Lampkin Foundation plans a disaster resilience hub for Ontario, California

The D’Andre D. Lampkin Foundation has announced plans to build a Center for Community Resilience in Ontario, California.  D’Andre Lampkin, founder of the organization and a Los Angeles County Deputy Sheriff, noted that communities that fail during disasters are those that neglect proper preparations.

Building before the next disaster, says the Lampkin Foundation

Lampkin told Charity Journal that the center’s planning draws directly from the Inland Empire’s history of recurring disasters, including wildfires, earthquakes, extreme heat, and large-scale displacement. The 2025 Los Angeles wildfires, the most expensive in US history at over $60 billion in damage, crystallized the argument for him.

For Lampkin, recovery is a long-term process that continues long after emergency responders leave, and cameras move on.

The 2025 Southern California wildfires displaced thousands, strained emergency response services, and exposed how quickly community-led volunteer networks become the primary safety net when formal systems are overwhelmed. The Inland Empire, which sits adjacent to the fire-prone mountains of San Bernardino and Riverside counties, faces persistent exposure to the same conditions.
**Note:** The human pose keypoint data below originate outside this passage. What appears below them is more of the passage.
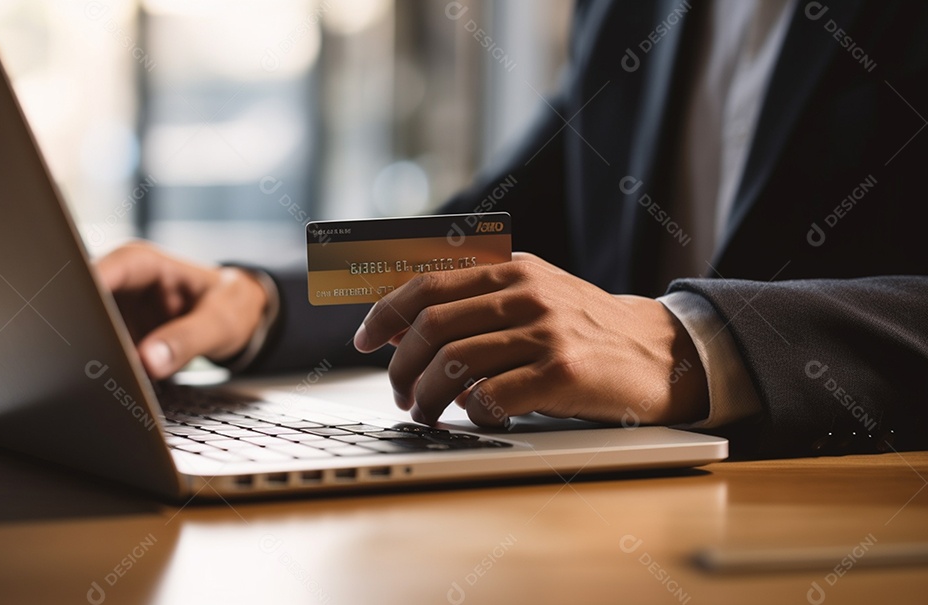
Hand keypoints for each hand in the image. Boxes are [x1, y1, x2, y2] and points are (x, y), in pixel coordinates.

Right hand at [95, 242, 267, 378]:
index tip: (78, 323)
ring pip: (88, 331)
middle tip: (91, 360)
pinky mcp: (118, 337)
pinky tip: (117, 381)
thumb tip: (148, 361)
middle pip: (84, 302)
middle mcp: (122, 284)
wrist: (236, 317)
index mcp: (143, 264)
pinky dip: (106, 366)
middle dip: (82, 330)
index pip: (101, 271)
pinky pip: (101, 351)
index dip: (83, 294)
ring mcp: (116, 312)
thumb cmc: (229, 306)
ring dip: (93, 353)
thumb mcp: (219, 322)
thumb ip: (187, 339)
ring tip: (108, 374)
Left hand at [352, 253, 707, 427]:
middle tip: (400, 393)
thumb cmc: (583, 330)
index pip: (426, 285)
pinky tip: (477, 415)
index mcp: (510, 269)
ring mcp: (544, 331)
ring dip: (428, 397)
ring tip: (426, 413)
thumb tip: (403, 327)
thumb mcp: (533, 295)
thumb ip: (478, 300)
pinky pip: (493, 395)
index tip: (362, 341)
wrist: (660, 351)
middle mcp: (524, 294)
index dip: (383, 314)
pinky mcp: (563, 372)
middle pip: (431, 328)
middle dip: (401, 367)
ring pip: (454, 364)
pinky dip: (472, 411)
The proposed center will house emergency preparedness education, disaster response coordination, volunteer mobilization infrastructure, a community food pantry, and youth leadership programs. Lampkin envisions the facility operating every day, serving families navigating the slower-moving emergencies of food insecurity, housing instability, and economic disruption.

“Communities don’t fail during disasters; they fail long before them, when we neglect to prepare, invest, and build systems that can withstand adversity,” said Lampkin. “The Center for Community Resilience is about building something permanent that strengthens people, not just in moments of crisis, but every day.”
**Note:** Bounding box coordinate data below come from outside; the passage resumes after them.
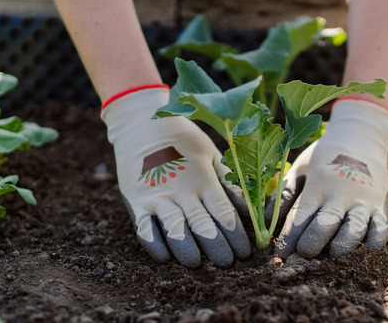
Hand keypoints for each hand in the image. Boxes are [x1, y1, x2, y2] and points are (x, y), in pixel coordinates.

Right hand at [101, 86, 250, 267]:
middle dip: (217, 249)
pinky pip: (144, 229)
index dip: (236, 236)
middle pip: (203, 226)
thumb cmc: (182, 138)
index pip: (224, 213)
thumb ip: (230, 181)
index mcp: (203, 178)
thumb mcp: (211, 154)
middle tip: (227, 264)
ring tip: (197, 264)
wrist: (140, 121)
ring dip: (188, 251)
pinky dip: (155, 245)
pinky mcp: (135, 200)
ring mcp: (157, 196)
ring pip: (175, 231)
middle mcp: (181, 190)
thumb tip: (253, 206)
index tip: (246, 252)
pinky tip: (165, 257)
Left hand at [275, 98, 387, 258]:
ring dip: (342, 246)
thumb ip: (284, 194)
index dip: (289, 239)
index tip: (281, 255)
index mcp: (317, 185)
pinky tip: (366, 248)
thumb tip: (266, 220)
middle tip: (304, 254)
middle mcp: (340, 194)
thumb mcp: (300, 168)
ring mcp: (363, 201)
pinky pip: (382, 227)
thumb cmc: (324, 156)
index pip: (300, 218)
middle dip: (312, 246)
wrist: (361, 136)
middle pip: (325, 226)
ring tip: (332, 254)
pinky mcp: (380, 205)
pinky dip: (375, 241)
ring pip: (354, 229)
From exhibits to everyday readiness

Lampkin told Charity Journal that the center’s interactive learning exhibits will connect historical disasters directly to practical action. Major events, including the San Francisco earthquake, Hurricane Katrina, September 11th, and the 2025 Los Angeles wildfires, will anchor the exhibits as case studies in how communities responded, recovered, and rebuilt.

Each exhibit will connect a historical lesson to a specific resilience strategy families can apply in daily life, covering emergency planning, food and water readiness, financial preparedness, and neighborhood support networks. Furthermore, the design philosophy reflects Lampkin’s belief that disaster preparedness and economic resilience are the same conversation, not separate programs.

California’s Listos program, anchored at the Governor’s Office of Emergency Services, reached nearly four million low-income, disabled, and non-English-speaking Californians with disaster preparedness education between 2019 and 2021, demonstrating the scale of demand for accessible community-level preparedness resources. The Lampkin Foundation aims to fill a permanent version of that role in Ontario with its proposed center

Meanwhile, the center remains in its development phase, with stakeholder engagement and site selection still ahead. Lampkin intends the Ontario facility to serve as a proof of concept for a model he believes other regions can replicate, particularly communities that face recurring disaster risk without the infrastructure to absorb it.